On Tue, Dec 20, 2011 at 10:51:59PM -0500, gene heskett wrote:
Its been yonks, as in decades, and not in stereo, but
a locked oscillator,
and yes, even then I was surprised at the quality.
It's quite easy to do in SW these days. All you need is one of those
japanese boxes that were mentioned on this list (IIRC) a few days
ago. They provide downconverted I,Q. Input via you soundcard, add
a PLL, a few multiplies and some filters.
I'd consult with Bob Pease at National Semi., but
his penchant for driving
an old VW bug eventually wrote his obit about a year back.
I didn't know he died... He has certainly been a source of
inspiration for an entire generation of analog designers.
I still keep the old NS databooks he wrote...
One other instance comes to mind, one of my employees
had built an audio
board for the tv station, using 'raysistors' for the switching elements
ostensibly because the switching they could do was silent, unlike the
relays & switches of the day (1984). But at nominally +4dbm through them,
the intermod was pretty obvious. I pleaded for & bought a 12 + 4x a
channel input multiplier (48 in, 12 of them mics) board from Logitech that
used lamps & cds cells, much quieter intermod specs. But it was loaded
with enough 5532's that a cop of coffee sitting on it was nothing but 1/4"

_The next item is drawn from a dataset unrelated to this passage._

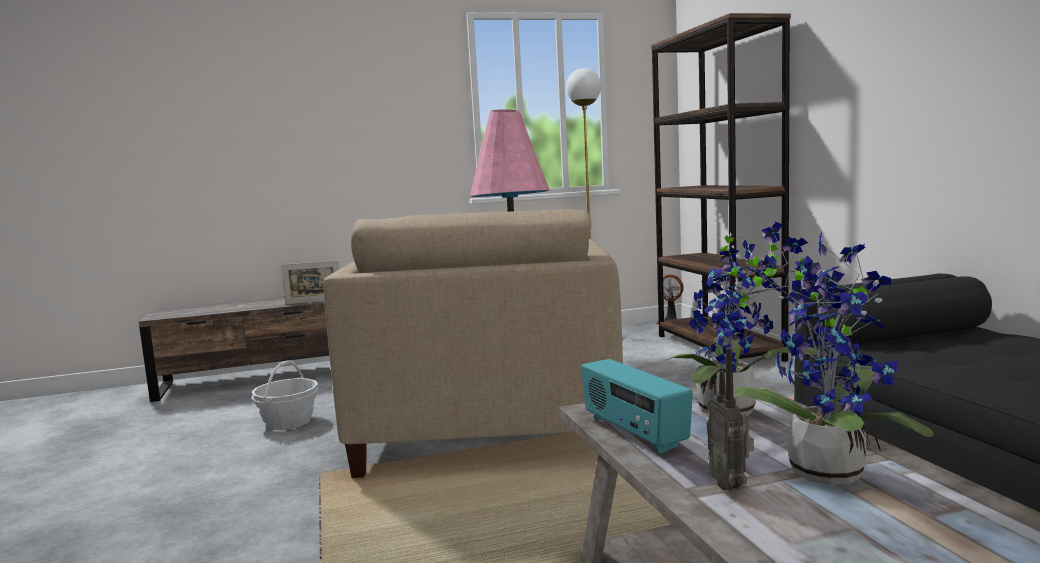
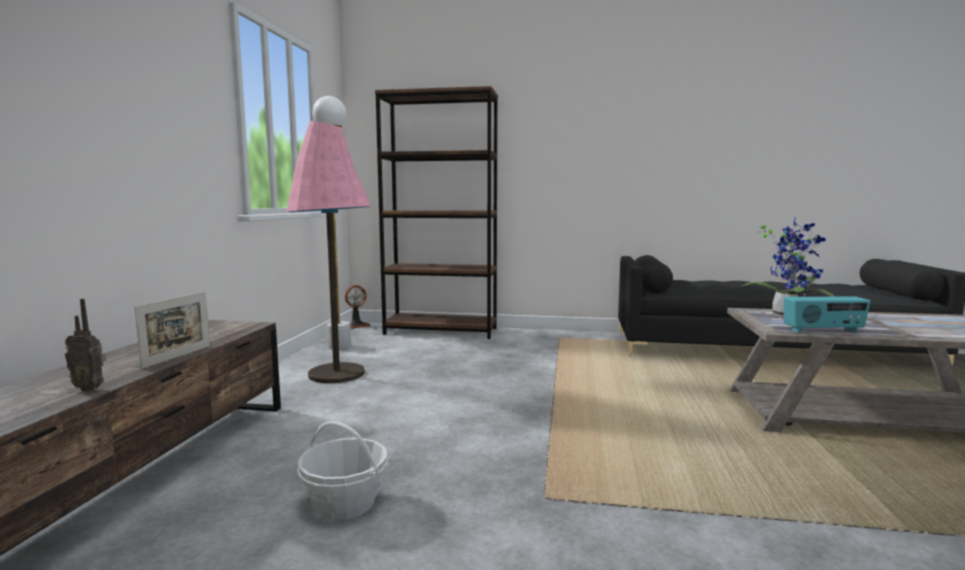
camera: 65 degrees left, 0 degrees up
(487, 431) = (515, 417): beige armchair -> none
(730, 485) = (899, 330): radio -> radio (90, 388)
(826, 468) = (874, 320): potted plant -> none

of mud in the bottom in 2 hours. That heat killed the cds cells by the
grocery bag full. A couple 5" rotrons to suck out the hot air cut that
down to 1 or 2 a year, and some clip-on heat sinks helped the 5532's last
for years.
Hehe. For me one of the main advantages of digital audio gear is that
signals don't pass through zillions of switches, pots, etc. as it would
in e.g. an analog mixer. That alone makes a very big difference.
Ciao,
--
FA
Vor uns liegt ein weites Tal, die Sonne scheint - ein Glitzerstrahl.